Innovative membrane wings that work like artificial muscles have been successfully tested in-flight, paving the way for a new breed of unmanned Micro Air Vehicles (MAVs) that have improved aerodynamic properties, can fly over long distances and are more economical to run.
Inspired by bats, the wings change shape in response to the forces they experience and have no mechanical parts, making MAVs incorporating them easier to maintain.
The unique design of the wings incorporates electro-active polymers that make the wings stiffen and relax in response to an applied voltage and further enhances their performance.
By changing the voltage input, the shape of the electroactive membrane and therefore aerodynamic characteristics can be altered during flight. The proof of concept wing will eventually enable flight over much longer distances than currently possible.
The wings have been developed through a unique combination of hands-on experimental work at the University of Southampton and computational research at Imperial College London, with funding from the Engineering and Physical Sciences Research Council (EPSRC).
The United States Air Force, through their European Office of Aerospace Research and Development (EOARD), provided additional support.
Sometimes as small as 15cm across, MAVs are increasingly used in a wide variety of civil and military applications, such as surveying remote and dangerous areas.

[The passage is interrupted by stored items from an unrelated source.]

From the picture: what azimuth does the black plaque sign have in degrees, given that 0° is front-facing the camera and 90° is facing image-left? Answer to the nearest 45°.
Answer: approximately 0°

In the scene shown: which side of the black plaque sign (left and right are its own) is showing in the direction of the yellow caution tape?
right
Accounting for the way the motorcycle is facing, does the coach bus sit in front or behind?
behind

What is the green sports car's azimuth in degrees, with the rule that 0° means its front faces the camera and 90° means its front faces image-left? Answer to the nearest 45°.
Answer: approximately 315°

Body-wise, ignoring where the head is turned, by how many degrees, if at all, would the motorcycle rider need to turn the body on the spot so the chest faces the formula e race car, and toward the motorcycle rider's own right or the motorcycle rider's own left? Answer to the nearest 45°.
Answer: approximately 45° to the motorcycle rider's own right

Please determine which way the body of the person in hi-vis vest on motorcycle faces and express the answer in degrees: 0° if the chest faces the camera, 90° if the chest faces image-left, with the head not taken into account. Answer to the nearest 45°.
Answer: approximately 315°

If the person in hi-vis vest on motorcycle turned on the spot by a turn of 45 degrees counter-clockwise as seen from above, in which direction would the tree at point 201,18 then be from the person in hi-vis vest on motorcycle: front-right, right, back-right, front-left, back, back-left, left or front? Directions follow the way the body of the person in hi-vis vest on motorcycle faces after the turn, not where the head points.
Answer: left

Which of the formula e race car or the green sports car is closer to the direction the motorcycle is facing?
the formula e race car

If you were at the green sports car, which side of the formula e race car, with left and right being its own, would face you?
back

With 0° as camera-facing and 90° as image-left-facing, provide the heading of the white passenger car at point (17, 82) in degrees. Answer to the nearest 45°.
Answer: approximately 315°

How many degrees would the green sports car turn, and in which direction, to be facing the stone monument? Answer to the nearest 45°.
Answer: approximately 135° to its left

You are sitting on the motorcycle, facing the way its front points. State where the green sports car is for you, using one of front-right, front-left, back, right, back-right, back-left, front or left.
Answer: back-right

One emerging trend among MAV developers is to draw inspiration from the natural world to design vehicles that can achieve better flight performance and that offer similar levels of controllability to small drones but use the efficiency provided by wings to fly much further.
The Southampton-Imperial team have focused on mimicking the physiology of bats - the only type of mammal naturally capable of genuine flight. To inform and speed up the design process, the Imperial team built innovative computational models and used them to aid the construction of a test MAV incorporating the pioneering 'bat wings'.

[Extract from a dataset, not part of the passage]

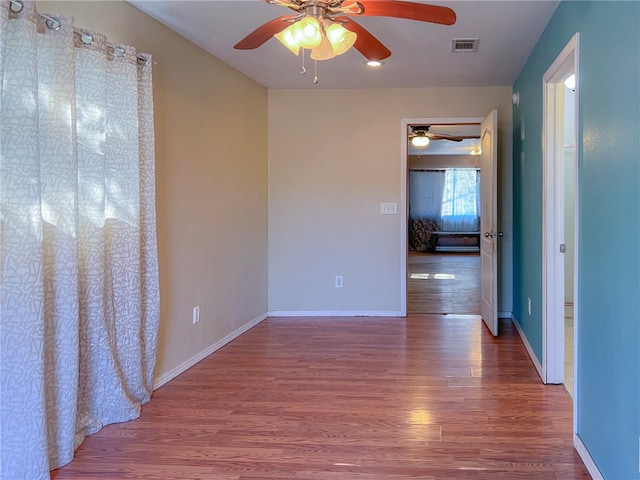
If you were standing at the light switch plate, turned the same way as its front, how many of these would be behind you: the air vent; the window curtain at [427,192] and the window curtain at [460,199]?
2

Dr Rafael Palacios of Imperial's Department of Aeronautics, who led this aspect of the project, says: "No-one has tried to simulate the in-flight behaviour of actuated bat-like wings before, so we had to go back to fundamentals, develop the mathematical models and build the multiphysics simulation software we needed from scratch. We had to make sure it could model not only the wings themselves but also the aerodynamic flows around them and the effect of the electric field generated across them."
The Southampton team incorporated some of these findings into a 0.5m-wide test vehicle, designed to skim over the sea's surface and, if necessary, land there safely. After extensive wind tunnel testing, the vehicle was put through its paces at a nearby coastal location.
Professor Bharath Ganapathisubramani of the University of Southampton's Aerodynamics and Flight Mechanics Group, who has led the overall project, says: "We've successfully demonstrated the fundamental feasibility of MAVs incorporating wings that respond to their environment, just like those of the bats that have fuelled our thinking. We've also shown in laboratory trials that active wings can dramatically alter the performance. The combined computational and experimental approach that characterised the project is unique in the field of bio-inspired MAV design."
The next step is to incorporate the active wings into typical MAV designs, with deployment in real-world applications potentially achievable over the next 5 years.
"This is a paradigm shift in the approach to MAV design. Instead of a traditional approach of scaling down existing aircraft design methods, we constantly change the membrane shape under varying wind conditions to optimise its aerodynamic performance," says Dr Palacios, Imperial College London.